■ Task to carry out ■
Restate the records underneath, keeping each one exactly the same.

■ Material provided ■
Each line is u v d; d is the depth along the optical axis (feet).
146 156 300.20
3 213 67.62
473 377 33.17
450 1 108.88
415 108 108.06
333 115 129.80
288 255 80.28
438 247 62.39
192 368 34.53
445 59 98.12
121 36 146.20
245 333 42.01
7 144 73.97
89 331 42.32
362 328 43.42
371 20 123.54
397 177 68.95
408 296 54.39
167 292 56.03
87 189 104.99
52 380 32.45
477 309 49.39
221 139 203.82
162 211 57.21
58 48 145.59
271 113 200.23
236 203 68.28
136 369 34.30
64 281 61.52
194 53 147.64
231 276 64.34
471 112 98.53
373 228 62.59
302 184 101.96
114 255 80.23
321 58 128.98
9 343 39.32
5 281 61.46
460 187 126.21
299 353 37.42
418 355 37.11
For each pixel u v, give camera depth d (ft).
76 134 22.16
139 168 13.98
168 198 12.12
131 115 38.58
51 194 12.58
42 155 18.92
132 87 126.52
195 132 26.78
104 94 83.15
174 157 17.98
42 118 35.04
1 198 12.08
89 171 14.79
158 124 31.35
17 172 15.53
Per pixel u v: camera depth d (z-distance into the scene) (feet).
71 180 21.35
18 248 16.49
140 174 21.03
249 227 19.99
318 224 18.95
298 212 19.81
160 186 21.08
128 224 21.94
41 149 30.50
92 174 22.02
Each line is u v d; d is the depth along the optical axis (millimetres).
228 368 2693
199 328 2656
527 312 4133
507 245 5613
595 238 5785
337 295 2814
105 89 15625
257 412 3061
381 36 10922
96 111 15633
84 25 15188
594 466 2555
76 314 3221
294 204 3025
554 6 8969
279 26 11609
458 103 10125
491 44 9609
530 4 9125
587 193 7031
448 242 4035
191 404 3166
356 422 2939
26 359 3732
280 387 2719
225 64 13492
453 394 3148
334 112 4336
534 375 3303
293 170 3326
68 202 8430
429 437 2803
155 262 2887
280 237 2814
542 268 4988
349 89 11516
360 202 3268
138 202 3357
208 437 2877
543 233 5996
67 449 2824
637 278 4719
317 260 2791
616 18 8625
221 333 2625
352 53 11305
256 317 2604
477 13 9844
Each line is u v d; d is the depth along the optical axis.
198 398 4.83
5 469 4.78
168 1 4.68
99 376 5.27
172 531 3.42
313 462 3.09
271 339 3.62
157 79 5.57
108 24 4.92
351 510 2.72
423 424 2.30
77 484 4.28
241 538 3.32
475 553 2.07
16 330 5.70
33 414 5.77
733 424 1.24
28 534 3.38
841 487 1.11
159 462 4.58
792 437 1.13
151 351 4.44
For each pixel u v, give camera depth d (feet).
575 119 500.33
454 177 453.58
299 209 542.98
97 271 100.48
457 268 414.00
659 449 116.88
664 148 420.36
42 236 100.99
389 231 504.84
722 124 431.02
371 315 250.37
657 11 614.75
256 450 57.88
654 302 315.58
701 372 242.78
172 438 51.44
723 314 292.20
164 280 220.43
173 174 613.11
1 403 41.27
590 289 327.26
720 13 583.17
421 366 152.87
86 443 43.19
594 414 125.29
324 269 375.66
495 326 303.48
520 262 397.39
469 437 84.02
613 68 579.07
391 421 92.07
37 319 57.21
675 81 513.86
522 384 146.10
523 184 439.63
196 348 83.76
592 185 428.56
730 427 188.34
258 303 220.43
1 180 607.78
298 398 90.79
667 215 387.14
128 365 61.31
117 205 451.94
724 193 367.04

■ Answer for this exercise ■
Each line is u v d; d is the depth along the optical axis (feet).
146 156 300.20
3 213 67.62
473 377 33.17
450 1 108.88
415 108 108.06
333 115 129.80
288 255 80.28
438 247 62.39
192 368 34.53
445 59 98.12
121 36 146.20
245 333 42.01
7 144 73.97
89 331 42.32
362 328 43.42
371 20 123.54
397 177 68.95
408 296 54.39
167 292 56.03
87 189 104.99
52 380 32.45
477 309 49.39
221 139 203.82
162 211 57.21
58 48 145.59
271 113 200.23
236 203 68.28
136 369 34.30
64 281 61.52
194 53 147.64
231 276 64.34
471 112 98.53
373 228 62.59
302 184 101.96
114 255 80.23
321 58 128.98
9 343 39.32
5 281 61.46
460 187 126.21
299 353 37.42
418 355 37.11
For each pixel u v, give camera depth d (ft).
76 134 22.16
139 168 13.98
168 198 12.12
131 115 38.58
51 194 12.58
42 155 18.92
132 87 126.52
195 132 26.78
104 94 83.15
174 157 17.98
42 118 35.04
1 198 12.08
89 171 14.79
158 124 31.35
17 172 15.53
Per pixel u v: camera depth d (z-distance into the scene) (feet).
71 180 21.35
18 248 16.49
140 174 21.03
249 227 19.99
318 224 18.95
298 212 19.81
160 186 21.08
128 224 21.94
41 149 30.50
92 174 22.02
Each line is u v d; d is the depth along the optical axis (millimetres).
228 368 2693
199 328 2656
527 312 4133
507 245 5613
595 238 5785
337 295 2814
105 89 15625
257 412 3061
381 36 10922
96 111 15633
84 25 15188
594 466 2555
76 314 3221
294 204 3025
554 6 8969
279 26 11609
458 103 10125
491 44 9609
530 4 9125
587 193 7031
448 242 4035
191 404 3166
356 422 2939
26 359 3732
280 387 2719
225 64 13492
453 394 3148
334 112 4336
534 375 3303
293 170 3326
68 202 8430
429 437 2803
155 262 2887
280 237 2814
542 268 4988
349 89 11516
360 202 3268
138 202 3357
208 437 2877
543 233 5996
67 449 2824
637 278 4719
317 260 2791
616 18 8625
221 333 2625
352 53 11305
256 317 2604
477 13 9844
Each line is u v d; d is the depth along the optical axis.
198 398 4.83
5 469 4.78
168 1 4.68
99 376 5.27
172 531 3.42
313 462 3.09
271 339 3.62
157 79 5.57
108 24 4.92
351 510 2.72
423 424 2.30
77 484 4.28
241 538 3.32
475 553 2.07
16 330 5.70
33 414 5.77
733 424 1.24
28 534 3.38
841 487 1.11
159 462 4.58
792 437 1.13
151 351 4.44
For each pixel u v, give camera depth d (feet).
575 119 500.33
454 177 453.58
299 209 542.98
97 271 100.48
457 268 414.00
659 449 116.88
664 148 420.36
42 236 100.99
389 231 504.84
722 124 431.02
371 315 250.37
657 11 614.75
256 450 57.88
654 302 315.58
701 372 242.78
172 438 51.44
723 314 292.20
164 280 220.43
173 174 613.11
1 403 41.27
590 289 327.26
720 13 583.17
421 366 152.87
86 443 43.19
594 414 125.29
324 269 375.66
495 326 303.48
520 262 397.39
469 437 84.02
613 68 579.07
391 421 92.07
37 319 57.21
675 81 513.86
522 384 146.10
523 184 439.63
196 348 83.76
592 185 428.56
730 427 188.34
258 303 220.43
1 180 607.78
298 398 90.79
667 215 387.14
128 365 61.31
117 205 451.94
724 193 367.04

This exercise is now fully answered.